Provide category tree: This is a nice addition, this page is kind of stage 1 for a larger process of using Wikidata queries to collaborate on mapping all the datasets available for a subject e.g built heritage. The categories are taken form Mix n' Match to try and make the two tools work together more easily. The icons under each category show the pages that are in that topic and are different points of progress, e.g Biography datasets in progress.
Catgeory pages: Agreed, link back here is on my to do list. What template should I use instead?
Overlap with import guide: Also on my to do list, if you have any specific suggestions for this do let me know.
Thanks again
--John Cummings (talk) 07:02, 27 April 2018 (UTC)
I'd remove the "process" section of this page and link to Wikidata:Data_Import_Guide so we have one page with what is being imported and another how to do it. -- JakobVoss (talk) 15:22, 27 April 2018 (UTC)

Add license information[edit]

For every dataset to be uploaded, we should make sure that the dataset has an appropriate license. I suggest to add an appropriate field to the template for requesting the import of a dataset. --Denny (talk) 17:38, 4 May 2018 (UTC)

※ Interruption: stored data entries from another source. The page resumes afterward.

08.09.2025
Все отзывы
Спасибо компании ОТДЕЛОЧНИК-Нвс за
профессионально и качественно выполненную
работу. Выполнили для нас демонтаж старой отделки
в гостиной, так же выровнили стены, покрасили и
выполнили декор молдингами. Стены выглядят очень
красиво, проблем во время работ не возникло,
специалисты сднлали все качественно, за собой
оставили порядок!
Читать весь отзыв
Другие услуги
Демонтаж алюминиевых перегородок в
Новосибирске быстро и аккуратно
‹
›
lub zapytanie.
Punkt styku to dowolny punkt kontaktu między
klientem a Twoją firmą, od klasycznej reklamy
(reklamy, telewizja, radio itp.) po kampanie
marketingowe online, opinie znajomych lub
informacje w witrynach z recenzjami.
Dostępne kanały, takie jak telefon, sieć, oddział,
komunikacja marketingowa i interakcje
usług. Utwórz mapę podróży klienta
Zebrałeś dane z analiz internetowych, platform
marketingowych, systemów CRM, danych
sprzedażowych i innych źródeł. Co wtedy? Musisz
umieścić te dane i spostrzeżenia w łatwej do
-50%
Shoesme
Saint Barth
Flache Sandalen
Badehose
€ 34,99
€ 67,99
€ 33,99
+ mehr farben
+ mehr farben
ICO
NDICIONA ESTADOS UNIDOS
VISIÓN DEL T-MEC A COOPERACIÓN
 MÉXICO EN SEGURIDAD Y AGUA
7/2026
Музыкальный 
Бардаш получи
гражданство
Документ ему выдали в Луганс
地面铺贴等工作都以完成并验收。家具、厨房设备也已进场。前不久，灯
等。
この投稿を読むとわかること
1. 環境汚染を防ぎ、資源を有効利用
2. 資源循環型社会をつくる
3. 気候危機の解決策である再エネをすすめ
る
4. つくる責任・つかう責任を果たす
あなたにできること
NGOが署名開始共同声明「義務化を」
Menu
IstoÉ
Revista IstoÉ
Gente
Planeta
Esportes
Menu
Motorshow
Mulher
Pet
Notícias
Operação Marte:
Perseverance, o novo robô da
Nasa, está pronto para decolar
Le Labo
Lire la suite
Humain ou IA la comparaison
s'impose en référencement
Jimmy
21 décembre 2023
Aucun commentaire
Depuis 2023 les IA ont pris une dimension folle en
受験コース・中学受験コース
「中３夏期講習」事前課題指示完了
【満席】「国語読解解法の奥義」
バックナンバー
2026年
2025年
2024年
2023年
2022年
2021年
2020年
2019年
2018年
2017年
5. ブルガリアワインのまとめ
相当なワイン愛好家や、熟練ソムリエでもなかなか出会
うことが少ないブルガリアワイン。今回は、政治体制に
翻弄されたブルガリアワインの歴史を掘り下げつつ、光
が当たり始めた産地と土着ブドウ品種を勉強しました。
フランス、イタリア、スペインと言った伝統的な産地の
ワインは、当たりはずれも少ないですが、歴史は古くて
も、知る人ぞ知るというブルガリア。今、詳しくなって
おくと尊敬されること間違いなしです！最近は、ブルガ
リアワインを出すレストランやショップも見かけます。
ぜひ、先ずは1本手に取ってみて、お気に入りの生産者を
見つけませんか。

Feedback on the import pages[edit]

Here are a few thoughts about the import page template, configured at Wikidata:FormWizard/Config/Data_import/en:

  • I find it not very practical to duplicate a large amount of generic instructions on each import summary. As a user, when I read an import summary page, I just want to learn more about the state of that import - at the moment I need to scroll down quite a bit and try to figure out which parts of the page differ from the original template. I think the template should be trimmed down so that the information input by the user stands out more.
  • Why are tables written in HTML instead of Wikitext? It would be great if the pages could be edited seamlessly from the source, without the visual editor.

If people agree with these comments I would be happy to work on improving this! Pinging @John Cummings: for feedback. − Pintoch (talk) 08:14, 26 October 2018 (UTC)


Please see Wikidata:Project_chat#Data_import_pages/subpages. --- Jura 15:47, 6 November 2019 (UTC)